Peru Premiere. November 2024. Photo: diffusion
The actor finds in Scott an open and receptive director. He “has discovered everything and yet he is also able to spin spontaneously” when new ideas are suggested to him. Phoenix works with him again 23 years after he was cast as the emperor in Gladiator. “The studio didn’t want me to Gladiator. In fact, Ridley was given an ultimatum and he fought for me and it was an extraordinary experience,” he told the BBC.

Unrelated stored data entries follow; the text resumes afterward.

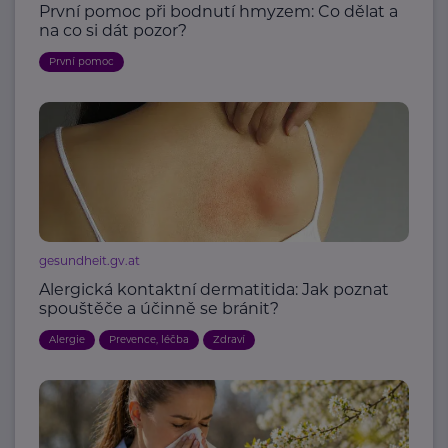
První pomoc při bodnutí hmyzem: Co dělat a
na co si dát pozor?
První pomoc
gesundheit.gv.at
Alergická kontaktní dermatitida: Jak poznat
spouštěče a účinně se bránit?
Alergie
Prevence, léčba
Zdraví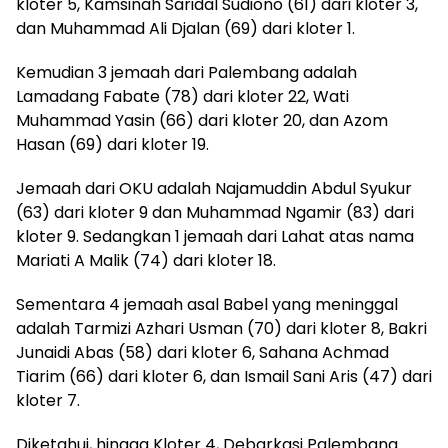
kloter 5, Kamsinah Saridal Sudiono (61) dari kloter 3,
dan Muhammad Ali Djalan (69) dari kloter 1.
Kemudian 3 jemaah dari Palembang adalah
Lamadang Fabate (78) dari kloter 22, Wati
Muhammad Yasin (66) dari kloter 20, dan Azom
Hasan (69) dari kloter 19.
Jemaah dari OKU adalah Najamuddin Abdul Syukur
(63) dari kloter 9 dan Muhammad Ngamir (83) dari
kloter 9. Sedangkan 1 jemaah dari Lahat atas nama
Mariati A Malik (74) dari kloter 18.
Sementara 4 jemaah asal Babel yang meninggal
adalah Tarmizi Azhari Usman (70) dari kloter 8, Bakri
Junaidi Abas (58) dari kloter 6, Sahana Achmad
Tiarim (66) dari kloter 6, dan Ismail Sani Aris (47) dari
kloter 7.
Diketahui, hingga Kloter 4, Debarkasi Palembang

An “angry and honest” director
The film lasts 2 hours and 38 minutes and begins with the execution of Marie Antoinette in 1793. A Napoleon we will see him—over three decades—change his body language the more he gains power. “Historical inaccuracies,” criticized historians and the director insulted French critics. “Don’t think that insulting an entire country is enough for Scott. Speaking to Jonathan Dean of The Sunday Times, he also reserved some ire for historians, some of whom have suggested that Napoleon may not be the most rigorously accurate film ever made. Scott responded by addressing the entire community of historians. “Excuse me, buddy, were you there?” He got angry. “No? Well, shut up then,” narrates The Guardian.
Scott responded to the BBC about why he should bring to the cinema a visual spectacle that contrasts the intimacy of a couple’s relationship with the actions of a man who caused the death of around three million soldiers and civilians. “It’s so fascinating. Revered, hated, loved… more famous than any man, leader or politician in history. How can you not want to go there?”